妻のために魔界にまで来てしまった彼ならば、何があってもこの子を守ってくれるだろうと。
「ンデ。ニアの父親殴んの協力してやろーかと思っ──……」
「勿論、協力しますわぁ。一発と言わず、百発ぐらい殴りましょう〜?」
「だとヨ、ラファエル」
「それは有難いですね。では、よろしくお願いします〜」
実を言うと……オニキスは既に罰を与えていたのだが、敢えてそれは口に出さずに。
……結果、素晴らしい拳が披露されたとだけ、言っておこう。
*****
人々が泣く。
一人の男の旅立ちを惜しんで、悲しんで泣く。
黒い喪服に身を包んだオニキスは、子供達に支えられて棺桶の中にいる夫に向かって別れの言葉を紡ぐ愛娘を見つめていた。
本質の制御が可能な上位の悪魔しか出入り出来ないように調整した門を確立させ、悪魔と人間との貿易同盟を成功させた立役者。
きっと大勢の人々の認識はそんな感じだろう。
けれど、知っている人は知っている。
彼はただ……妻のために、妻のためだけに生きていただけだと。
彼こそが、この国で一番の愛妻家と言っても過言ではなかったことを──。
(随分と子供を産ませるのだと思っていたけれど……残していくあの子に、寂しい思いをさせないためだったのね)
オニキスは悪魔の血の影響で、あまり歳を取っていないニアを見て、そう考える。
きっと分かっていたのだ。ハーフとは言え……ニアは自分よりも遥かに永く生きるだろうと。

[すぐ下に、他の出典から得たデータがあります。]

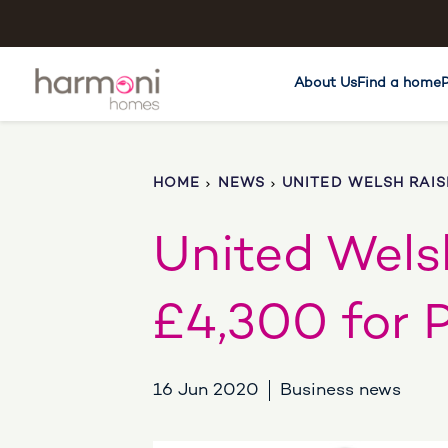
About Us
Find a home
HOME
NEWS
UNITED WELSH RAIS
United Welsh
£4,300 for 
16 Jun 2020
Business news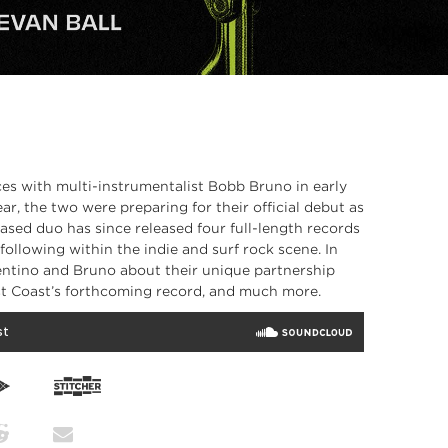
es with multi-instrumentalist Bobb Bruno in early
ar, the two were preparing for their official debut as
ased duo has since released four full-length records
ollowing within the indie and surf rock scene. In
entino and Bruno about their unique partnership
st Coast’s forthcoming record, and much more.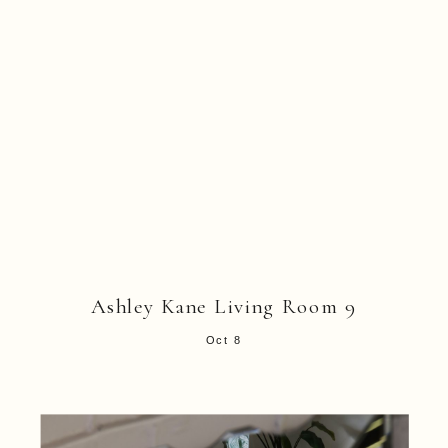
Ashley Kane Living Room 9
Oct 8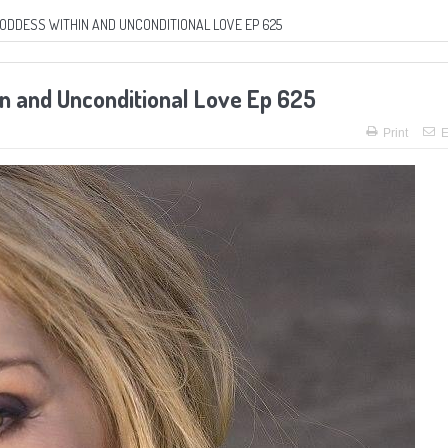
GODDESS WITHIN AND UNCONDITIONAL LOVE EP 625
n and Unconditional Love Ep 625
Print
E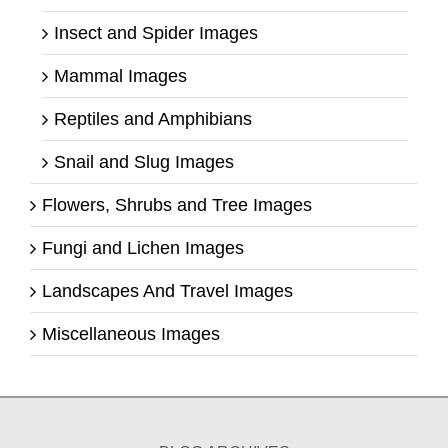
Insect and Spider Images
Mammal Images
Reptiles and Amphibians
Snail and Slug Images
Flowers, Shrubs and Tree Images
Fungi and Lichen Images
Landscapes And Travel Images
Miscellaneous Images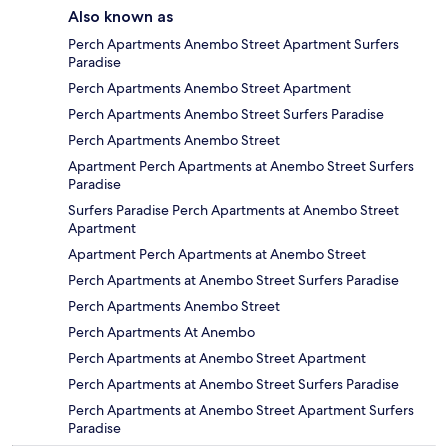
Also known as
Perch Apartments Anembo Street Apartment Surfers
Paradise
Perch Apartments Anembo Street Apartment
Perch Apartments Anembo Street Surfers Paradise
Perch Apartments Anembo Street
Apartment Perch Apartments at Anembo Street Surfers
Paradise
Surfers Paradise Perch Apartments at Anembo Street
Apartment
Apartment Perch Apartments at Anembo Street
Perch Apartments at Anembo Street Surfers Paradise
Perch Apartments Anembo Street
Perch Apartments At Anembo
Perch Apartments at Anembo Street Apartment
Perch Apartments at Anembo Street Surfers Paradise
Perch Apartments at Anembo Street Apartment Surfers
Paradise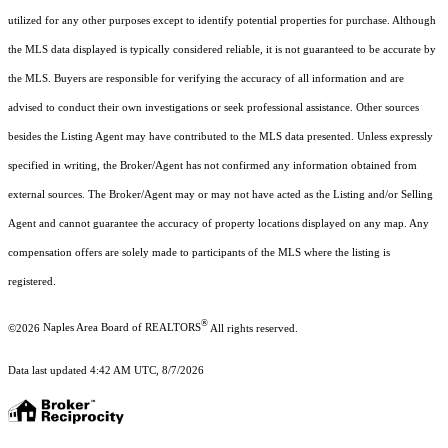
utilized for any other purposes except to identify potential properties for purchase. Although
the MLS data displayed is typically considered reliable, it is not guaranteed to be accurate by
the MLS. Buyers are responsible for verifying the accuracy of all information and are
advised to conduct their own investigations or seek professional assistance. Other sources
besides the Listing Agent may have contributed to the MLS data presented. Unless expressly
specified in writing, the Broker/Agent has not confirmed any information obtained from
external sources. The Broker/Agent may or may not have acted as the Listing and/or Selling
Agent and cannot guarantee the accuracy of property locations displayed on any map. Any
compensation offers are solely made to participants of the MLS where the listing is
registered.
®
©2026
Naples Area Board of REALTORS
All rights reserved.
Data last updated 4:42 AM UTC, 8/7/2026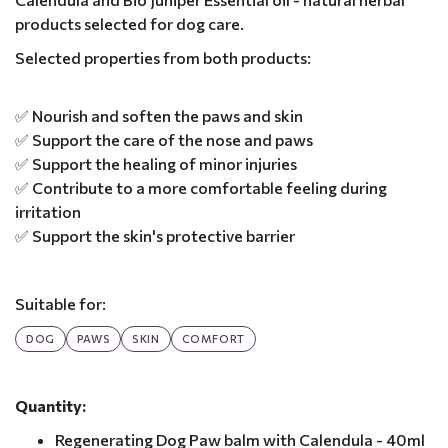
products selected for dog care.
Selected properties from both products:
✅ Nourish and soften the paws and skin
✅ Support the care of the nose and paws
✅ Support the healing of minor injuries
✅ Contribute to a more comfortable feeling during
irritation
✅ Support the skin's protective barrier
Suitable for:
DOG
PAWS
SKIN
COMFORT
Quantity:
Regenerating Dog Paw balm with Calendula - 40ml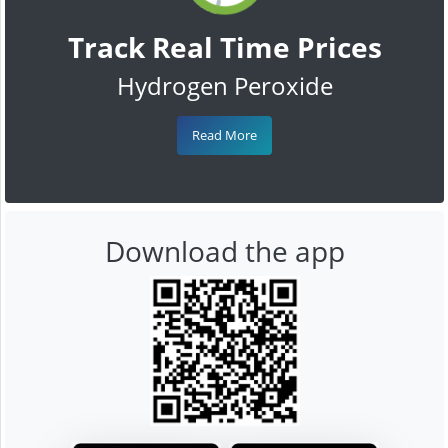
Track Real Time Prices
Hydrogen Peroxide
Read More
Download the app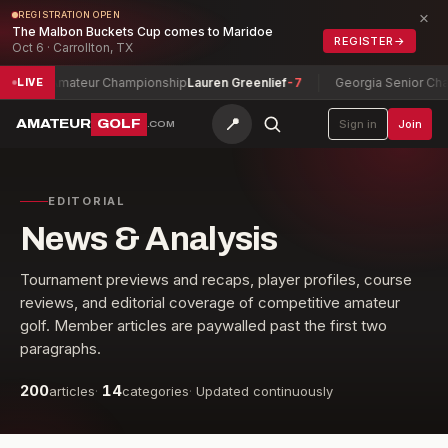
×
REGISTRATION OPEN
The Malbon Buckets Cup comes to Maridoe
REGISTER
→
Oct 6 · Carrollton, TX
ip
Lauren Greenlief
-7
Georgia Senior Championship
Doug Hanzel
-3
LIVE
📍
AMATEUR
GOLF
Sign in
Join
.COM
EDITORIAL
News & Analysis
Tournament previews and recaps, player profiles, course
reviews, and editorial coverage of competitive amateur
golf. Member articles are paywalled past the first two
paragraphs.
200
14
articles
·
categories
·
Updated continuously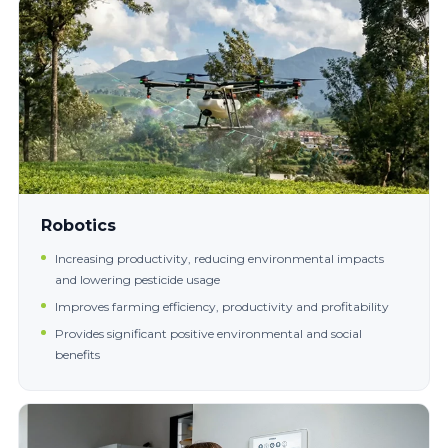
Robotics
Increasing productivity, reducing environmental impacts
and lowering pesticide usage
Improves farming efficiency, productivity and profitability
Provides significant positive environmental and social
benefits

だから、自分が生きた証を……沢山の子供を残したのだ。
(ねぇ、ラファエル。あたくしの義理息子。貴方は、とっても良い夫だったわ。あたくしの愛娘の夫が……貴方で良かった。ありがとう)
土の中へ、彼の亡骸が入った棺桶が埋められていく。
オニキスはそっと娘の側に歩み寄ると……ポロポロと泣き続けるニアを抱き締めた。